Like anything in music production, bass sound preferences are many and varied. No two people, even if operating in the same genre, are going to be in complete agreement over how it should be done and with which tools to use. Some might prefer a certain analog synthesizer, others an old-school FM synth. And then there are musicians and producers who much prefer certain go-to samples for their deep, fat bass sounds, and others still who like to use their DAW.
While getting a deep sounding bassline is a matter of taste, it’s also a product of some tried and true techniques and approaches that yield consistent results. Certain waveforms work better than others, though no strict rules exist. And iconic bass sounds from very specific gear, or samples thereof, are oft-used for a reason—they sound great, particularly in popular mainstream and underground genres.
In this blog, we take a look at a few techniques and approaches that will serve as a solid foundation for musicians and producers learning music production. Again, there are different schools of thought, which we encourage you to explore as you learn more about synthesis and music production. For now, however, this guide will send you on your merry music-making way.
Since FM and wavetable synthesis are completely different beasts than either analog synthesis or sampling a bassline and tweaking it, we will leave them out of this discussion. These are synths that novices might eventually experiment with, but for now they would introduce a bit too much complexity.
Of the four main analog waveforms, either square/pulse and sawtooth would be a great place to start when crafting a deep bass sound. A triangle wave would work too, but it can be a bit too thin for what we’re looking to do. Many synths will offer pulse width modulation to add some depth to the square/pulse waveform. Drop the square or saw down an octave or two, low-pass filter it, and play with the resonance to add some more color and depth.
Most synthesizers will also offer more than one oscillators, which will allow players to explore the different combinations we discuss below. Other synthesizers, whether hardware or DAW, will offer sub oscillators—an oscillator that is one active below the oscillator with which it is paired. The most common sub oscillator is a square wave, but sine waves are also seen. Either way, a sub oscillator will add much depth and roundness to a bass sound.
In the first audio clip below, made using a Korg Minilogue analog synthesizer, we set Oscillators 1 and 2 both to sawtooth waves without tuning and each to +1 octave. Also, the filter is wide open. At this point, it sounds like a lead synth not a bass synth.
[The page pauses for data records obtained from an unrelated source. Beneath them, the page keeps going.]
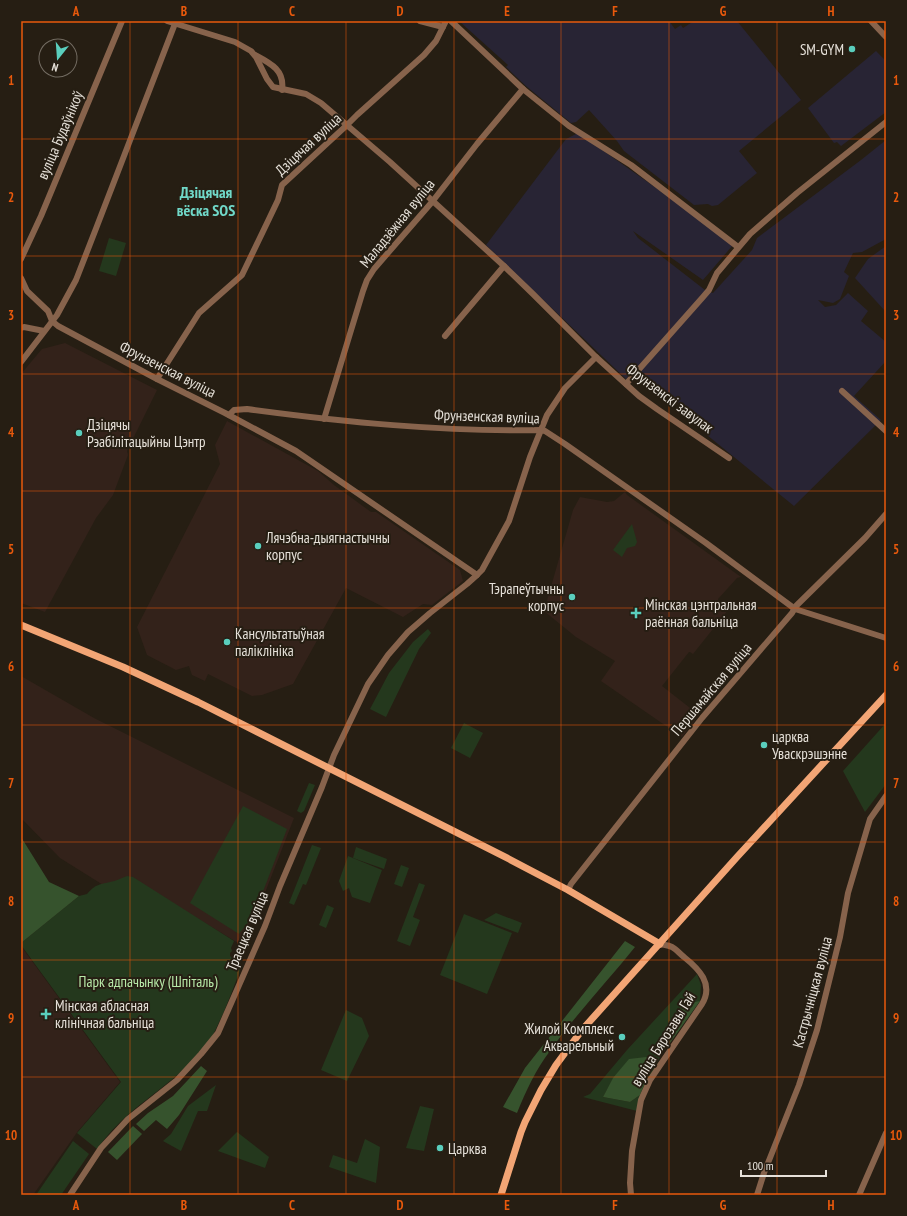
<svg xmlns="http://www.w3.org/2000/svg" width="907" height="1216" font-family="'PT Sans Narrow',sans-serif">
<style>
.industrial{fill:#282434}
.medical{fill:#33221a}
.green{fill:#24381d;fill-rule:evenodd}
.forest{fill:#36532d}
.lines{fill:none;stroke-linecap:round;stroke-linejoin:round}
.minor{stroke:#87634c;stroke-width:6}
.major{stroke:#f2a575;stroke-width:7}
.grid{fill:none;stroke:#e8590c;stroke-width:1;stroke-opacity:0.55}
.poi-dot{fill:#5acebd;stroke:#261e13;stroke-width:1.5}
.labels{text-anchor:middle;dominant-baseline:central;stroke-width:4;stroke-linejoin:round;paint-order:stroke}
.poi-label{font-size:15px;fill:#e6e1d9;stroke:#261e13;text-anchor:start}
.street-label{font-size:15px;fill:#e6e1d9;stroke:#261e13}
.park-label{font-size:15px;fill:#b7e9a8;stroke:#261e13}
.neighbourhood-label{font-size:16px;font-weight:bold;fill:#70d8c8;stroke:#261e13}
.neatline{fill:none;stroke:#e8590c;stroke-width:1.5}
.grid-label{font-size:13px;text-anchor:middle;font-weight:bold;fill:#e8590c}
</style>
<rect width="100%" height="100%" fill="#261e13"/>
<g class="industrial">
<polygon points="459,21 669,21 675,29 681,25 683,28 694,21 737,21 801,100 739,151 757,173 718,205 712,206 708,204 694,205 624,151 617,141 589,110 576,122 571,123 526,86 506,67 508,65"/>
<polygon points="876,51 886,61 886,112 841,146 837,142 834,143 808,108"/>
<polygon points="578,133 659,190 733,245 703,280 633,231 638,238 705,290 713,293 752,250 757,238 861,160 886,140 886,239 862,252 853,253 844,272 849,276 840,299 833,303 818,300 825,307 836,305 848,293 868,311 861,321 886,342 886,361 854,396 881,420 794,506 707,435 713,428 634,371 626,379 513,271 486,245 566,139"/>
<polygon points="886,246 886,312 855,278 868,259"/>
</g>
<g class="medical">
<polygon points="65,343 157,390 127,451 128,455 113,495 96,518 45,612 21,603 21,374 42,349"/>
<polygon points="227,421 318,471 334,485 371,512 376,512 460,570 463,581 432,605 423,604 403,617 346,588 293,684 262,695 252,696 208,674 205,681 192,675 189,666 176,670 147,655 137,627 220,464 215,445"/>
<polygon points="625,492 627,495 741,577 737,578 718,599 720,605 728,610 693,654 690,652 689,652 662,686 699,715 682,737 601,681 615,661 576,637 544,611 573,510 580,497 607,502 614,501"/>
<polygon points="21,676 94,718 294,818 256,916 238,943 141,884 108,888 60,858 21,818"/>
<polygon points="21,946 120,1082 78,1131 33,1195 21,1195"/>
</g>
<g class="green">
<polygon points="109,238 126,243 116,276 99,271"/>
<polygon points="632,524 637,542 635,546 627,548 622,557 613,550"/>
<polygon points="428,629 431,633 419,649 386,717 370,709 389,673 413,642"/>
<polygon points="464,723 483,733 470,758 451,748"/>
<polygon points="886,723 886,784 865,812 843,771"/>
<polygon points="309,783 315,785 304,811 301,813 297,811"/>
<polygon points="243,806 287,829 254,915 239,934 190,903"/>
<polygon points="312,845 321,848 306,885 303,884 294,905 289,903"/>
<polygon points="356,847 387,859 384,869 353,858"/>
<polygon points="348,856 382,870 370,903 352,897 349,888 343,891 339,881"/>
<polygon points="401,865 409,868 402,887 394,884"/>
<path d="M127,876l6,1 101,64 -3,7 1,3 -2,2v3l3,3 3,-1v5l2,1v3l3,1c-6,16 -12,31 -18,46 -5,9 -8,19 -14,27 -21,30 -52,49 -79,72 -13,11 -24,23 -33,36l-20,-16 44,-51 -100,-137v-2l58,-47 8,-2c9,-10 11,-9 23,-12 6,-1 11,-4 17,-6z"/>
<polygon points="419,883 425,885 413,917 420,920 410,946 397,941"/>
<polygon points="327,905 334,908 326,928 319,925"/>
<polygon points="496,913 522,923 518,933 484,920"/>
<polygon points="464,914 512,933 487,994 440,975"/>
<path d="M697,974l4,11 -1,16 -30,35v7l-9,12 -14,27 -10,29 -54,-14 7,-3 37,-44zM655,1056l-1,5 -14,34 -10,7 -27,-5 10,-18z"/>
<polygon points="346,1010 362,1018 369,1036 347,1081 321,1070"/>
<polygon points="216,1085 207,1111 198,1111 181,1151 163,1141 171,1134 188,1106"/>
<polygon points="420,1106 434,1109 424,1151 406,1148"/>
<polygon points="237,1132 269,1157 265,1168 218,1151"/>
<polygon points="365,1139 380,1147 376,1183 329,1167 333,1155 357,1163"/>
<polygon points="73,1141 89,1154 61,1195 36,1195"/>
</g>
<g class="forest">
<polygon points="21,837 49,882 79,896 21,943"/>
<path d="M625,941l10,6c-28,35 -59,67 -85,104 -14,18 -24,40 -33,62l-14,-6 22,-39z"/>
<polygon points="700,1001 670,1043 670,1036 676,1015 690,1003"/>
<polygon points="655,1056 654,1061 640,1095 630,1102 603,1097 613,1078 629,1059"/>
<polygon points="201,1066 207,1071 179,1115 167,1129 156,1120 144,1131 136,1124 148,1113 173,1096"/>
<polygon points="133,1126 142,1134 117,1160 108,1152"/>
</g>
<g class="lines">
<g class="minor">
<polyline points="167,21 235,42 251,51 256,57 267,79 273,87 306,94 321,103 390,162 504,266 533,294 596,357 639,396 657,409 729,458"/>
<polyline points="420,21 443,27"/>
<polyline points="451,21 523,89 569,126 631,165 738,247"/>
<polyline points="871,21 886,37"/>
<path d="M255,55c15,8 30,15 27,35"/>
<polyline points="21,259 41,216 122,21"/>
<polyline points="21,278 27,291 48,311 52,321 58,326 157,379 225,413 296,451 477,575"/>
<polyline points="21,328 24,327 44,331"/>
<polyline points="445,336 504,266"/>
<polyline points="21,362 57,315 76,280 97,226 176,21"/>
<polyline points="157,379 199,313 242,275 268,221 278,200 282,185 347,125 357,115 424,55 436,41 446,21"/>
<polyline points="626,384 703,297 709,290 717,273 750,234 797,193 886,122"/>
<polyline points="842,391 886,431"/>
<path d="M229,415l5,-5 13,-1c97,13 195,23 294,21l4,1 20,13 141,99 89,66 91,29"/>
<polyline points="324,419 363,291 367,280 374,269 432,202 477,144 523,89"/>
<polyline points="568,890 571,884 702,718 792,613 796,606 865,538 886,514"/>
<polyline points="70,1195 101,1148 116,1132 128,1119 177,1080 201,1054 218,1033 265,926 280,886 322,787 334,755 368,684 388,655 408,632 430,613 467,584 477,575 482,570 509,521 530,457 547,415 565,388 596,357"/>
<path d="M631,1195l-1,-12 2,-32 9,-51 9,-20 52,-76c12,-20 -3,-35 -18,-47 -4,-3 -8,-8 -12,-10 -4,-2 -8,-2 -12,-3"/>
<polyline points="757,1195 764,1173 799,1085 817,1030 840,937 848,893 870,819 886,796"/>
<polyline points="859,1195 886,1133"/>
</g>
<g class="major">
<polyline points="21,625 123,667 198,702 509,859 568,890 660,944"/>
<polyline points="501,1195 521,1132 525,1122 541,1090 556,1065 582,1030 737,857 886,695"/>
</g>
</g>
<path class="grid" d="M130,21v1174M238,21v1174M346,21v1174M454,21v1174M561,21v1174M669,21v1174M777,21v1174M21,139h865M21,256h865M21,374h865M21,491h865M21,608h865M21,725h865M21,842h865M21,960h865M21,1077h865"/>
<g class="poi-dot">
<circle cx="852" cy="49" r="4"/>
<circle cx="79" cy="433" r="4"/>
<circle cx="258" cy="546" r="4"/>
<circle cx="572" cy="597" r="4"/>
<path d="M634 607h4v4h4v4h-4v4h-4v-4h-4v-4h4z"/>
<circle cx="227" cy="642" r="4"/>
<circle cx="764" cy="745" r="4"/>
<path d="M44 1008h4v4h4v4h-4v4h-4v-4h-4v-4h4z"/>
<circle cx="622" cy="1037" r="4"/>
<circle cx="440" cy="1148" r="4"/>
</g>
<g class="labels">
<g class="poi-label">
<text x="844" y="49" text-anchor="end">SM-GYM</text>
<text x="87" y="424">Дзіцячы<tspan x="87" dy="17">Рэабілітацыйны Цэнтр</tspan></text>
<text x="266" y="537">Лячэбна-дыягнастычны<tspan x="266" dy="17">корпус</tspan></text>
<text x="564" y="588" text-anchor="end">Тэрапеўтычны<tspan x="564" dy="17">корпус</tspan></text>
<text x="645" y="604">Мінская цэнтральная<tspan x="645" dy="17">раённая бальніца</tspan></text>
<text x="235" y="633">Кансультатыўная<tspan x="235" dy="17">паліклініка</tspan></text>
<text x="772" y="736">царква<tspan x="772" dy="17">Уваскрэшэнне</tspan></text>
<text x="55" y="1005">Мінская абласная<tspan x="55" dy="17">клінічная бальніца</tspan></text>
<text x="614" y="1028" text-anchor="end">Жилой Комплекс<tspan x="614" dy="17">Акварельный</tspan></text>
<text x="448" y="1148">Царква</text>
</g>
<g class="street-label">
<text transform="translate(60 135) rotate(-67)">вуліца Будаўнікоў</text>
<text transform="translate(308 144) rotate(-43)">Дзіцячая вуліца</text>
<text transform="translate(397 223) rotate(-51)">Маладзёжная вуліца</text>
<text transform="translate(168 369) rotate(27)">Фрунзенская вуліца</text>
<text transform="translate(670 398) rotate(37)">Фрунзенскі завулак</text>
<text transform="translate(487 416) rotate(2)">Фрунзенская вуліца</text>
<text transform="translate(711 689) rotate(-50)">Першамайская вуліца</text>
<text transform="translate(247 931) rotate(-67)">Траецкая вуліца</text>
<text transform="translate(812 992) rotate(-75)">Кастрычніцкая вуліца</text>
<text transform="translate(663 1039) rotate(-58)">вуліца Бярозавы Гай</text>
</g>
<g class="park-label">
<text x="148" y="981">Парк адпачынку (Шпіталь)</text>
</g>
<g class="neighbourhood-label">
<text x="206" y="192">Дзіцячая<tspan x="206" dy="18">вёска SOS</tspan></text>
</g>
</g>
<rect width="907" height="1216" fill="none" stroke="#261e13" stroke-width="44"/>
<g transform="translate(58 58) rotate(197)"><circle r="19" fill="#261e13" stroke="#736c62"/>
<path d="M0-3L7 15L0 10L-7 15Z" fill="#5acebd"/>
<text y="-6" font-size="11" font-weight="bold" text-anchor="middle" fill="#e6e1d9">N</text>
</g>
<path d="M741 1170v6h85v-6" fill="none" stroke="#e6e1d9" stroke-width="2"/>
<text x="747" y="1170" font-size="12" fill="#e6e1d9" stroke="#261e13" stroke-width="3" paint-order="stroke">100 m</text>
<rect x="22" y="22" width="863" height="1172" class="neatline"/>
<g class="grid-label">
<text x="76" y="16">A</text>
<text x="184" y="16">B</text>
<text x="292" y="16">C</text>
<text x="400" y="16">D</text>
<text x="507" y="16">E</text>
<text x="615" y="16">F</text>
<text x="723" y="16">G</text>
<text x="831" y="16">H</text>
<text x="11" y="85">1</text>
<text x="896" y="85">1</text>
<text x="11" y="202">2</text>
<text x="896" y="202">2</text>
<text x="11" y="320">3</text>
<text x="896" y="320">3</text>
<text x="11" y="437">4</text>
<text x="896" y="437">4</text>
<text x="11" y="554">5</text>
<text x="896" y="554">5</text>
<text x="11" y="671">6</text>
<text x="896" y="671">6</text>
<text x="11" y="788">7</text>
<text x="896" y="788">7</text>
<text x="11" y="906">8</text>
<text x="896" y="906">8</text>
<text x="11" y="1023">9</text>
<text x="896" y="1023">9</text>
<text x="11" y="1140">10</text>
<text x="896" y="1140">10</text>
<text x="76" y="1210">A</text>
<text x="184" y="1210">B</text>
<text x="292" y="1210">C</text>
<text x="400" y="1210">D</text>
<text x="507" y="1210">E</text>
<text x="615" y="1210">F</text>
<text x="723" y="1210">G</text>
<text x="831" y="1210">H</text>
</g>
</svg>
To begin adding depth to our bass, we set Oscillator 1 to a sawtooth wave and Oscillator 2 to a square wave. This simple move quickly added some depth, albeit a modest amount, to our bass sound.
As hinted at above, an easy way to get a deep bass sound is to mess with an oscillator’s tuning and octaves. Yet another way is to alter a sample’s pitch on a DAW or hardware sampler.
On an analog or virtual analog synthesizer, changing pitch is done by tuning the oscillator. A synth will also have a range of octaves for the oscillators, allowing the player to drop it down an octave or two for deeper bass. The idea here is to play around with these parameters, in conjunction with waveforms, to arrive at a satisfying result.
Samplers, on the other hand, allow users to change a sample’s pitch. So, if a bass synthesizer sample is being used, a user can drop the pitch down to get a deeper sound, and then play it chromatically as mentioned in the example above. Again, play around with the pitch and the chromatic notes until you find a setting you like.
For the next step in adding depth to our bass sound, we pitched Oscillator 2 (square wave) down to -40, and then we set each oscillator down to -2 octave.
After finding the right oscillators and samples, as well as pitching them down and dropping them down an octave, it’s time to filter the sound. For deep bass, you’re going to want to use a low-pass filter to cut out the higher frequencies of the bass notes, and then shape it with the filter and amplitude envelopes.
Using the low-pass filter cutoff, we cut the higher frequencies out. Next, played with the filter resonance to add some depth and color. After this, we played with the attack, decay, sustain, and release of the filter envelope, followed by the same with the amp envelope. The key here is fast attack times, but feel free to play around with decay, sustain, and release as you see fit.
One effects approach for deep bass is to use a very, very short delay to fatten up a synth sound, which is possible with DDLY. But be careful: too much delay will muddy up the sound and otherwise wreak havoc on the mix. In the audio clip below, you can hear the added depth supplied by a short delay time used on DDLY.
Most basslines that need depth and fatness could benefit from some drive, saturation, or distortion. Trash 2 is incredibly helpful in this regard. Using either presets or custom sounds, users can add the right amounts of saturation and drive to the bassline.
Once again, these are just a few approaches to fattening up and deepening the lower frequencies of your bass sound. They aren’t the only paths to get there.
In many trap songs, for instance, an 808 kick is pitched down and played chromatically, giving the song a booming bassline. And both FM and wavetable synthesis offer musicians and producers their own unique ways of getting to deep and wide basslines.
Ultimately, the best thing to do is experiment. Approach both your hardware, DAW, and plugins with an experimental mindset. As with much of sound design, a lot of times getting a deep bass sound is a matter of trial and error, especially in the early going. Embrace the process.